Julien Deper hat nicht ganz so eine weite Anreise. Er kommt aus der Nähe von Brüssel und besitzt auch eine Karte. Den 39-Jährigen als Dylan-Fan zu beschreiben ist wohl eine Untertreibung. "Ich habe bisher etwa 40 Konzerte von ihm gesehen", erzählt er. Er ist selbst Künstler. Neben einer Tätigkeit als Fotomodell verdient er sein Geld als Autor und hat in Belgien nach eigener Aussage gute Verkaufszahlen. Vordringlich schreibt er Gedichte. Natürlich auf Französisch. Sein erstes Konzert des US-Sängers besuchte er im Alter von 13 Jahren mit seinem Vater. Der war eigentlich Rolling-Stones-Fan. Den Sohn zog es eher zu Jimmy Hendrix, dem Blues und eben zu Dylan. Auch in Krefeld will er dabeisein, und es wird sicher nicht sein letztes Konzert sein.

Zum allerersten Mal sind dagegen Jasmin Jänicke und Maria Rödiger bei einem Dylan-Konzert. Sie sind beste Freundinnen und gemeinsam da. "Maria hat mir das Ticket geschenkt und ich freue mich wahnsinnig", erzählt die 27-Jährige Jänicke. Ihre 30 Jahre alte Freundin lächelt "Sie ist meine beste Freundin und hilft mir unglaublich viel. Ich bin alleinerziehend, und sie ist immer für mich und mein Kind da. Da wollte ich einfach mal danke sagen." Beide lieben Dylan seit frühesten Kindertagen. Ihre Mütter hörten die Musik rauf und runter, und das sei hängengeblieben, berichten sie unisono.

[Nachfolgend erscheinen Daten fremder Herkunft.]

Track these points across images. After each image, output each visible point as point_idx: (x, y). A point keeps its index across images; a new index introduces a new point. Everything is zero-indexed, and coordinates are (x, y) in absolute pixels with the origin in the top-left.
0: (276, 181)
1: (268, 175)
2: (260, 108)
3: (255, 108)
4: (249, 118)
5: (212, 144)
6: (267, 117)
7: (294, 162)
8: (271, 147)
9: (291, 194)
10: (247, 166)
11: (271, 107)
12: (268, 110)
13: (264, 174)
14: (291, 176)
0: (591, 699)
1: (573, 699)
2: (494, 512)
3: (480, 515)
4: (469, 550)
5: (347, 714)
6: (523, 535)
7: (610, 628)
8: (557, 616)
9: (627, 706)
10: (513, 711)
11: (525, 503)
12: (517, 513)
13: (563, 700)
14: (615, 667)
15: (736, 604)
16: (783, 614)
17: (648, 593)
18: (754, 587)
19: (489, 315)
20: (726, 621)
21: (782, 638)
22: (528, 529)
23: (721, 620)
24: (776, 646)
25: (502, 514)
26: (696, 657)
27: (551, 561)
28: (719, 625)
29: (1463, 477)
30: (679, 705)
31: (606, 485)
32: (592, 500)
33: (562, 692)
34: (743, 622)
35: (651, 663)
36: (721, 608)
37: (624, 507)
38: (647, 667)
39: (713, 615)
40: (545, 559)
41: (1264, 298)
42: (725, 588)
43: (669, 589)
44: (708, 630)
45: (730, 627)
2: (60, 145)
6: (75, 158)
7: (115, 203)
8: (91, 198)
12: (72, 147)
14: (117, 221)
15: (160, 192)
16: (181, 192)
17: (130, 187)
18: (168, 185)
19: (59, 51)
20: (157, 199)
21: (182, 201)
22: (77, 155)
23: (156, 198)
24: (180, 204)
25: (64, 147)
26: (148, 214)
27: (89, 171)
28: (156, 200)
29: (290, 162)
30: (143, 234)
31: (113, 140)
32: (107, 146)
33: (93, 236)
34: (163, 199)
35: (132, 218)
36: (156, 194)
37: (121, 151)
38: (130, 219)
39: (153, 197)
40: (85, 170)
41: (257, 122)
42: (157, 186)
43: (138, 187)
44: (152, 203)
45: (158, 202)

Die Anreise ist für beide nicht so weit. Wenn auch Jänicke aus dem Sauerland stammt, so wohnen doch beide in Krefeld. Ein Lieblingslied hat die Wahlkrefelderin nicht. "Die Stücke der frühen 90er finde ich insgesamt am besten. Aber eigentlich sollte die Frage eher lauten, ob mir ein Lied nicht gefällt", sagt sie.

Sie spielt die Stücke auch selbst auf der Gitarre. "Aber nur daheim für mich oder mal mit Freunden am See." Für Rödiger gibt es sehr wohl einen Favoriten: Blowin' in the wind. Die Vorfreude ist beiden anzumerken. Mit einem Musiker, der vor der Halle Gitarre spielt, stimmen sie sich schon einmal auf das Konzert ein.